Para nuestra boda, traje diez botellas de bourbon de estraperlo, para servirlo durante el convite en homenaje a mis ingenuidades, que son las mismas que te llevan a casarte
¿Y el bourbon? En el libro dices que llegas a EUA diciéndote a ti mismo que volverías sabiendo de jazz y de bourbon. En la licorería de Harlem encuentras una marca que te cunde, pero cuando te das cuenta de que te gusta porque es suave, te sientes ingenuo. ¿Dirías que te has deshecho, de este tipo de ingenuidades?
Hay ingenuidades que, una vez las has pasado, ya no las puedes volver a tener. Después hay otras que te acompañan siempre. El Bulleit, que es el bourbon del cual hablo al libro, es un destilado que no tendrá ni 15 años, y que gusta mucho a los hipsters. Tiene un color perfecto, una suavidad perfecta. Es afrutado, y sin el punto agresivo que tiene el bourbon. Para nuestra boda, traje diez botellas de estraperlo, para servirlas durante el convite en homenaje a mis ingenuidades, que son las mismas que te llevan a casarte.
¿Por la iglesia?
Sí. Nos casó al rector de mi parroquia: mosén Claret. Hacía teología matrimonial a la facultad; era su tema. Tenía un tono magnífico, una oratoria maravillosa. Era muy progresista. Mi religiosidad siempre ha estado en el bando progresista del catolicismo catalán. Mosén Claret era un cura fantástico, y yo creo que mi necesidad de sermones bien trabados nace de escuchar los suyos.
En el libro precisamente dices que dejas de ir a misa porque no habías conseguido encontrar a un cura que no te hiciera sentir idiota. En Brooklyn lo vuelves a probar, y vas a parar a una misa donde se pide a los feligreses que no se beban los salarios.
La verdad es que voy muy de vez en cuando, a misa. No he encontrado, aquí en Barcelona, ninguna comunidad donde me sienta cómodo. Cuando volví a aterrizar en el barrio, fui a una parroquia y el cura me dijo: viene muy poca gente, muy pocas familias; te aburrirás. Así que el lugar donde acabo volviendo cuando quiero oír misa es allí a donde iba antes de marchar a Nueva York: Mare de Déu de la Pau. Allí me reencuentro con el cura de mi adolescencia, Toni Llompart, que entonces era vicario y que ahora es el rector de la parroquia. Siempre me ha gustado mucho, porque hace unos sermones muy sentidos.
¿Viviste una transformación religiosa en los Estados Unidos, verdad?
Una muy grande.
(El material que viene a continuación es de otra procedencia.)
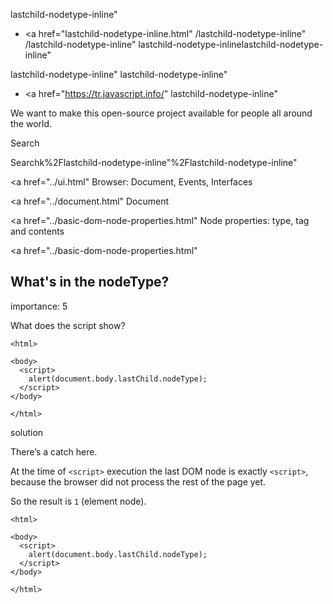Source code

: lastchild-nodetype-inline"

-   <a href="lastchild-nodetype-inline.html"
    /lastchild-nodetype-inline"
    /lastchild-nodetype-inline"
    lastchild-nodetype-inlinelastchild-nodetype-inline"

<!-- -->

lastchild-nodetype-inline"
lastchild-nodetype-inline"

-   <a href="https://tr.javascript.info/"
    lastchild-nodetype-inline"

We want to make this open-source project available for people all around the world.

Search

Searchk%2Flastchild-nodetype-inline"%2Flastchild-nodetype-inline" </a>

<a href="../ui.html" Browser: Document, Events, Interfaces</span></a>

<a href="../document.html" Document</span></a>

<a href="../basic-dom-node-properties.html" Node properties: type, tag and contents</span></a>

<a href="../basic-dom-node-properties.html"

## What's in the nodeType?

<span class="task__importance" title="How important is the task, from 1 to 5">importance: 5</span>

What does the script show?

    <html>

    <body>
      <script>
        alert(document.body.lastChild.nodeType);
      </script>
    </body>

    </html>

solution

There’s a catch here.

At the time of `<script>` execution the last DOM node is exactly `<script>`, because the browser did not process the rest of the page yet.

So the result is `1` (element node).

<a href="lastchild-nodetype-inline.html#" class="toolbar__button toolbar__button_run" title="show"></a>

<a href="lastchild-nodetype-inline.html#" class="toolbar__button toolbar__button_edit" title="open in sandbox"></a>

    <html>

    <body>
      <script>
        alert(document.body.lastChild.nodeType);
      </script>
    </body>

    </html>
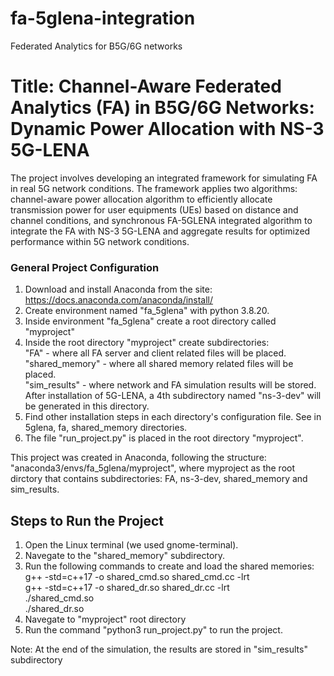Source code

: # fa-5glena-integration
Federated Analytics for B5G/6G networks

# Title: Channel-Aware Federated Analytics (FA) in B5G/6G Networks: Dynamic Power Allocation with NS-3 5G-LENA

The project involves developing an integrated framework for simulating FA in real 5G network conditions. The framework applies two algorithms: channel-aware power allocation algorithm to efficiently allocate transmission power for user equipments (UEs) based on distance and channel conditions, and synchronous FA-5GLENA integrated algorithm to integrate the FA with NS-3 5G-LENA and aggregate results for optimized performance within 5G network conditions. 

### General Project Configuration
1. Download and install Anaconda from the site:  https://docs.anaconda.com/anaconda/install/
2. Create environment named "fa_5glena" with python 3.8.20.
3. Inside environment "fa_5glena" create a root directory called "myproject"
4. Inside the root directory "myproject" create subdirectories:		<br />
      "FA" - where all FA server and client related files will be placed.	<br />
      "shared_memory" - where all shared memory related files will be placed.	<br />
      "sim_results" - where network and FA simulation results will be stored.	<br />
   After installation of 5G-LENA, a 4th subdirectory named "ns-3-dev" will be generated in this directory.
5. Find other installation steps in each directory's configuration file. See in 5glena, fa, shared_memory directories.
6. The file "run_project.py" is placed in the root directory "myproject".

This project was created in Anaconda, following the structure: "anaconda3/envs/fa_5glena/myproject", where
myproject as the root dirctory that contains subdirectories: FA, ns-3-dev, shared_memory and sim_results.

## Steps to Run the Project
1. Open the Linux terminal (we used gnome-terminal).
2. Navegate to the "shared_memory" subdirectory.
3. Run the following commands to create and load the shared memories:	<br />
	g++ -std=c++17 -o shared_cmd.so shared_cmd.cc -lrt	<br />
	g++ -std=c++17 -o shared_dr.so shared_dr.cc -lrt	<br />
	./shared_cmd.so		<br />
	./shared_dr.so		<br />
4. Navegate to "myproject" root directory
5. Run the command "python3 run_project.py" to run the project.

Note: At the end of the simulation, the results are stored in "sim_results" subdirectory
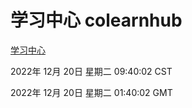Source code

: # 学习中心 colearnhub
[学习中心](http://59.174.10.89:56308/colearnhub/)

2022年 12月 20日 星期二 09:40:02 CST

2022年 12月 20日 星期二 01:40:02 GMT
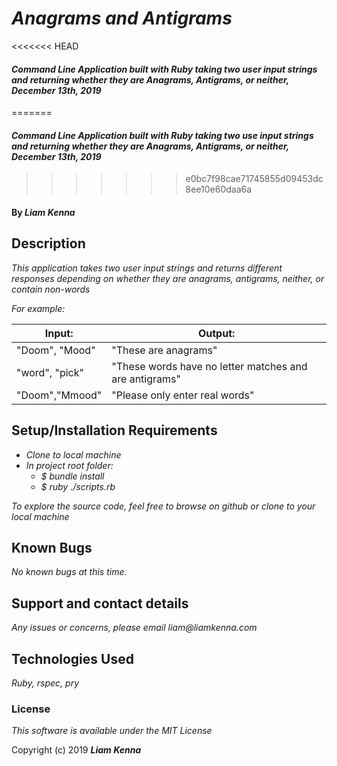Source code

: # _Anagrams and Antigrams_

<<<<<<< HEAD
#### _Command Line Application built with Ruby taking two user input strings and returning whether they are Anagrams, Antigrams, or neither, December 13th, 2019_
=======
#### _Command Line Application built with Ruby taking two use input strings and returning whether they are Anagrams, Antigrams, or neither, December 13th, 2019_
>>>>>>> e0bc7f98cae71745855d09453dc8ee10e60daa6a

#### By _**Liam Kenna**_

## Description

_This application takes two user input strings and returns different responses depending on whether they are anagrams, antigrams, neither, or contain non-words_

_For example:_

| Input:  | Output:   |
|---|---|
|"Doom", "Mood"|"These are anagrams"|
|"word", "pick"|"These words have no letter matches and are antigrams"|
|"Doom","Mmood"|"Please only enter real words"|



## Setup/Installation Requirements

* _Clone to local machine_
* _In project root folder:_
  * _$ bundle install_
  * _$ ruby ./scripts.rb_


_To explore the source code, feel free to browse on github or clone to your local machine_

## Known Bugs

_No known bugs at this time._

## Support and contact details

_Any issues or concerns, please email liam@liamkenna.com_

## Technologies Used

_Ruby, rspec, pry_

### License

*This software is available under the MIT License*

Copyright (c) 2019 **_Liam Kenna_**
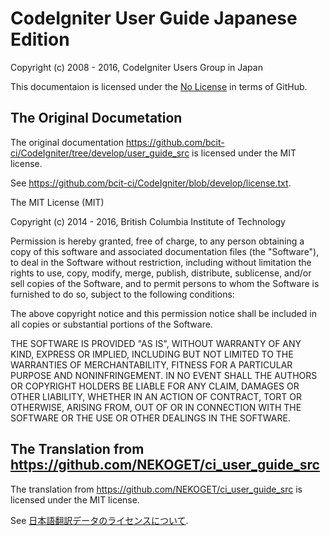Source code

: # CodeIgniter User Guide Japanese Edition

Copyright (c) 2008 - 2016, CodeIgniter Users Group in Japan

This documentaion is licensed under the [No License](http://choosealicense.com/no-license/) in terms of GitHub.

## The Original Documetation

The original documentation <https://github.com/bcit-ci/CodeIgniter/tree/develop/user_guide_src> is licensed under the MIT license.

See <https://github.com/bcit-ci/CodeIgniter/blob/develop/license.txt>.

The MIT License (MIT)

Copyright (c) 2014 - 2016, British Columbia Institute of Technology

Permission is hereby granted, free of charge, to any person obtaining a copy
of this software and associated documentation files (the "Software"), to deal
in the Software without restriction, including without limitation the rights
to use, copy, modify, merge, publish, distribute, sublicense, and/or sell
copies of the Software, and to permit persons to whom the Software is
furnished to do so, subject to the following conditions:

The above copyright notice and this permission notice shall be included in
all copies or substantial portions of the Software.

THE SOFTWARE IS PROVIDED "AS IS", WITHOUT WARRANTY OF ANY KIND, EXPRESS OR
IMPLIED, INCLUDING BUT NOT LIMITED TO THE WARRANTIES OF MERCHANTABILITY,
FITNESS FOR A PARTICULAR PURPOSE AND NONINFRINGEMENT. IN NO EVENT SHALL THE
AUTHORS OR COPYRIGHT HOLDERS BE LIABLE FOR ANY CLAIM, DAMAGES OR OTHER
LIABILITY, WHETHER IN AN ACTION OF CONTRACT, TORT OR OTHERWISE, ARISING FROM,
OUT OF OR IN CONNECTION WITH THE SOFTWARE OR THE USE OR OTHER DEALINGS IN
THE SOFTWARE.

## The Translation from <https://github.com/NEKOGET/ci_user_guide_src>

The translation from <https://github.com/NEKOGET/ci_user_guide_src> is licensed under the MIT license.

See [日本語翻訳データのライセンスについて](https://github.com/NEKOGET/ci_user_guide_src/wiki/%E6%97%A5%E6%9C%AC%E8%AA%9E%E7%89%88%E5%9F%B7%E7%AD%86%E5%9F%BA%E6%BA%96#%E6%97%A5%E6%9C%AC%E8%AA%9E%E7%BF%BB%E8%A8%B3%E3%83%87%E3%83%BC%E3%82%BF%E3%81%AE%E3%83%A9%E3%82%A4%E3%82%BB%E3%83%B3%E3%82%B9%E3%81%AB%E3%81%A4%E3%81%84%E3%81%A6).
Lo que hago allí es dejar de preocuparme por el sermón y tratar de disfrutar de la liturgia. Encontrar, en el acto ritual, una verdad que conecte con todas las veces que yo he ejecutado esta liturgia, que haga eco dentro mío. Ahora hace cosa de un año, pasé por un momento de crisis personal, y un amigo mío que es muy religioso me llevó a una iglesia abierta 24 horas que está en Plaça Artós. Me llevó a rezar un rosario. Yo eso no lo había hecho nunca. No era una cosa que formara parte de mi imaginario. Como te decía, vengo de un mundo religioso muy progre, de base, de acción social, muy poco ritual, sin todo aquello de la plegaria sacrificada.
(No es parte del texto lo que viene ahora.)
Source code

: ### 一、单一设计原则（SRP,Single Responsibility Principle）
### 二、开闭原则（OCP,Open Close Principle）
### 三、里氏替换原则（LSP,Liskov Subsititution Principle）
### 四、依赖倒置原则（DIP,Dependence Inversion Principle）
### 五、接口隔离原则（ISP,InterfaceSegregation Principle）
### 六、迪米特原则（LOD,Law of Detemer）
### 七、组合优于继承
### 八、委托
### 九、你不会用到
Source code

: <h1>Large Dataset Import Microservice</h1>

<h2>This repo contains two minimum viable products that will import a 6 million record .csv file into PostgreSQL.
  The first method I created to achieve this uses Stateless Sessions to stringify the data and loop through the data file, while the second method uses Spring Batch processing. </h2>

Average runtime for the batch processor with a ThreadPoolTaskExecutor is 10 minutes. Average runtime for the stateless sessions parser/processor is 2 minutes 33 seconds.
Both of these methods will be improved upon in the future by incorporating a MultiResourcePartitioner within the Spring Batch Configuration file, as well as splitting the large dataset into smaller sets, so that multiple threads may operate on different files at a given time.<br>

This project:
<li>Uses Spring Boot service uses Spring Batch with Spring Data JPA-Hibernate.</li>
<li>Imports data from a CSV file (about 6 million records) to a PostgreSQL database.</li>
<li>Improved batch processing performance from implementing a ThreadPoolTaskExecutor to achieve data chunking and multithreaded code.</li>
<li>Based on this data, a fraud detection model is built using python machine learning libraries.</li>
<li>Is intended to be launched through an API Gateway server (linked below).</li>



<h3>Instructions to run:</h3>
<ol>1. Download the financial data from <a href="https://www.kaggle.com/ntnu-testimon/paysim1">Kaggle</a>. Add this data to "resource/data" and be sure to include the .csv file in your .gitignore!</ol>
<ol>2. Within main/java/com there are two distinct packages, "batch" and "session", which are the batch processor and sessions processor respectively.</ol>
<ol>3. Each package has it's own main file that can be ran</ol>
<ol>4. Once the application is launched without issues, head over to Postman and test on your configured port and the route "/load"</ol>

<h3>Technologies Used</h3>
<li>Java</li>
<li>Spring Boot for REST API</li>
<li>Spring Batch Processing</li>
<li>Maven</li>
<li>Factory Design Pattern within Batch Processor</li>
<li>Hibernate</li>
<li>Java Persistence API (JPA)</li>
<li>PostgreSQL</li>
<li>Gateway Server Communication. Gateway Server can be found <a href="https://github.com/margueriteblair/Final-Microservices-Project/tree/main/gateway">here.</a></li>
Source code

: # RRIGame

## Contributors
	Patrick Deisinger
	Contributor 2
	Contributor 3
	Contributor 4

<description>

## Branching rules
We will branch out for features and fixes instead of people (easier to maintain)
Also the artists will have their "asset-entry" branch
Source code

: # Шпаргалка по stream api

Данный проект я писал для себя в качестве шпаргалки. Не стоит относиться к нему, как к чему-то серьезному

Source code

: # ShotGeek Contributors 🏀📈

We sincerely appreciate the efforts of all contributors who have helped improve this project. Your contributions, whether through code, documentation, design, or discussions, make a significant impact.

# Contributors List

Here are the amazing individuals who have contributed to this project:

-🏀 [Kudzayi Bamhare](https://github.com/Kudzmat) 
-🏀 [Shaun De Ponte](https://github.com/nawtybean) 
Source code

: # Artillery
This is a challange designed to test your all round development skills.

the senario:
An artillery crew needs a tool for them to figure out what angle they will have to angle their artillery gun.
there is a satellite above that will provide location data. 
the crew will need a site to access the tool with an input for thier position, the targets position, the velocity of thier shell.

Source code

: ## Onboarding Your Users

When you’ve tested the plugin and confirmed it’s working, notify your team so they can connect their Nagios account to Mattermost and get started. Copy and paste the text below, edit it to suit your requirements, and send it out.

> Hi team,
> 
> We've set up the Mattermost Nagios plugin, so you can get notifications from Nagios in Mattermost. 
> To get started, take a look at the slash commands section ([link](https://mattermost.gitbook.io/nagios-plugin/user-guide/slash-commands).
Y te llevan a rezar un rosario.
Me regala uno, este amigo mío. Y lo rezamos juntos. El rosario es lo contrario de mi religiosidad: es una plegaria repetitiva, hasta que las palabras llegan a perder el sentido. Eso, para mí representaba la parte más infantil de la religión. La parte más hipócrita, farisea y vacía de significado. A mí me interesan las cosas que tienen sentido. Aquel día, sin embargo, experimenté una especie de levitación. Entré en una especie de tráfico espiritual, descubriendo el sentido más puro de la palabra «meditación». La meditación es un pensamiento sin narrativa, el estado contemplativo de tus verdades más hondas. La transformación religiosa que vivo en los Estados Unidos se concretó allí: al reconocer que en el ritual hay una parte de verdad que, en el pasado, había menospreciado por arrogancia.
¿Esta resignificación del ritual tiene continuidad, en el momento de sentarte en la mesa a cenar en familia? Sin rodeos: ¿bendecís la mesa, en casa?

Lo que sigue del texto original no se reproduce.